“I know what I like” (Henry James).

OUR “FAVORITES” ARE THE THINGS, THE OCCASIONS, AND THE PEOPLE WHOM WE REGARD WITH SPECIAL FAVOR. Like Henry James, most of us know what we like, and our favorites are the things we like especially well. To have favorites is simply to have, as Henry David Thoreau put it, “a sincere love for some things.”

The amazing variety that characterizes the human race is due, in part, to the fact that we each have a unique set of favorites. “There are,” as Horace wrote, “as many preferences as there are men.” Our likes and dislikes may overlap with those of our closest friends to some extent, but no two of us have exactly the same set of favorites. And that’s good. It would be a much less interesting world if we all regarded everything in life with exactly the same degree of favor.

It seems to me that we should take the time to consciously appreciate our favorite things more often. If there is something that delights me in a special way, I ought to relish that thing and savor its enjoyment intentionally. And if there is something that uniquely pleases you, you ought to drink its enjoyment down to the last drop. It does us a down-home kind of good to have familiar, favorite things — and it does us even more good to appreciate them mindfully.

Nowadays, we hear a lot about “equality,” and that may cause us to feel a little uncomfortable with the concept of favoritism. But having favorites is not unjust, and it’s no infringement on equality. It’s naive to think that we can like everybody and everything without showing any partiality at all. In fact, if we tried to do that, it would take much of the value out of bestowing favor on anything. As Moliére wrote, “Esteem must be founded on some sort of preference. Bestow it on everybody and it ceases to have any meaning at all.”

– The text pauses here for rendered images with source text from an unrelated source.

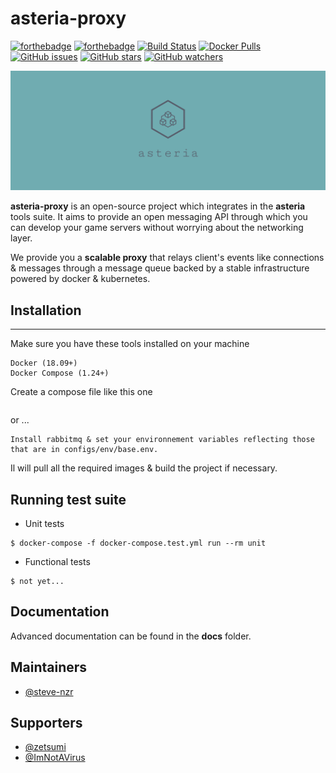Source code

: # asteria-proxy
[![forthebadge](https://forthebadge.com/images/badges/built-by-developers.svg)](https://forthebadge.com)
[![forthebadge](https://forthebadge.com/images/badges/made-with-go.svg)](https://forthebadge.com)
[![Build Status](https://travis-ci.org/steve-nzr/asteria-proxy.svg?branch=master)](https://travis-ci.org/steve-nzr/asteria-proxy)
[![Docker Pulls](https://img.shields.io/docker/pulls/asteriatools/proxy.svg)](https://hub.docker.com/r/asteriatools/proxy/)
[![GitHub issues](https://img.shields.io/github/issues/steve-nzr/asteria-proxy.svg)](https://github.com/steve-nzr/asteria-proxy/issues)
[![GitHub stars](https://img.shields.io/github/stars/steve-nzr/asteria-proxy.svg?style=social&label=Star)](https://github.com/steve-nzr/asteria-proxy)
[![GitHub watchers](https://img.shields.io/github/watchers/steve-nzr/asteria-proxy.svg?style=social&label=Watchers)](https://github.com/steve-nzr/asteria-proxy)

<p align="center">
  <img src="https://raw.githubusercontent.com/steve-nzr/asteria-proxy/master/assets/banner.png" />
</p>

**asteria-proxy** is an open-source project which integrates in the **asteria** tools suite.
It aims to provide an open messaging API through which you can develop your game servers without worrying about the networking layer.

We provide you a **scalable proxy** that relays client's events like connections & messages through a message queue backed by a stable infrastructure powered by docker & kubernetes.

## Installation
---
Make sure you have these tools installed on your machine
```
Docker (18.09+)
Docker Compose (1.24+)
```

Create a compose file like this one
```sh

```

or ...
```
Install rabbitmq & set your environnement variables reflecting those that are in configs/env/base.env.
```

Il will pull all the required images & build the project if necessary.

## Running test suite
- Unit tests
```
$ docker-compose -f docker-compose.test.yml run --rm unit
```
- Functional tests
```
$ not yet...
```

## Documentation
Advanced documentation can be found in the **docs** folder.

## Maintainers
- [@steve-nzr](https://github.com/steve-nzr)

## Supporters
- [@zetsumi](https://github.com/zetsumi)
- [@ImNotAVirus](https://github.com/ImNotAVirus)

What would be wrong, of course, would be to limit ourselves to our favorites. Having favorites is fine, but we need to deal rightly with things (and especially people) that we don’t like as well. And not only that, we need to be willing to experiment. Who knows? There may be some really good things out there that could become favorites if we ever got outside of our preferences and gave them a chance.

“Let us prefer, let us not exclude” (Joseph Roux).